**Instruction:** Take the line containing "Riot Control Fence" and all lines after it to the end of the records, and output them exactly.

____________________

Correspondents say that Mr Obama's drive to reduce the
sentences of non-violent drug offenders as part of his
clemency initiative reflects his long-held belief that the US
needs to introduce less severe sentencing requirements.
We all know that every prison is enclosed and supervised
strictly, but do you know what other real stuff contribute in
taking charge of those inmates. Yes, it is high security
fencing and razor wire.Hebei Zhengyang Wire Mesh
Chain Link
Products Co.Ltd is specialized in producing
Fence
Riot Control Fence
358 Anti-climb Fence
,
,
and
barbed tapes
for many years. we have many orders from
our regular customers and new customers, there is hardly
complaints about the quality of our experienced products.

____________________

**Response area:**
Riot Control Fence
358 Anti-climb Fence
,
,
and
barbed tapes
for many years. we have many orders from
our regular customers and new customers, there is hardly
complaints about the quality of our experienced products.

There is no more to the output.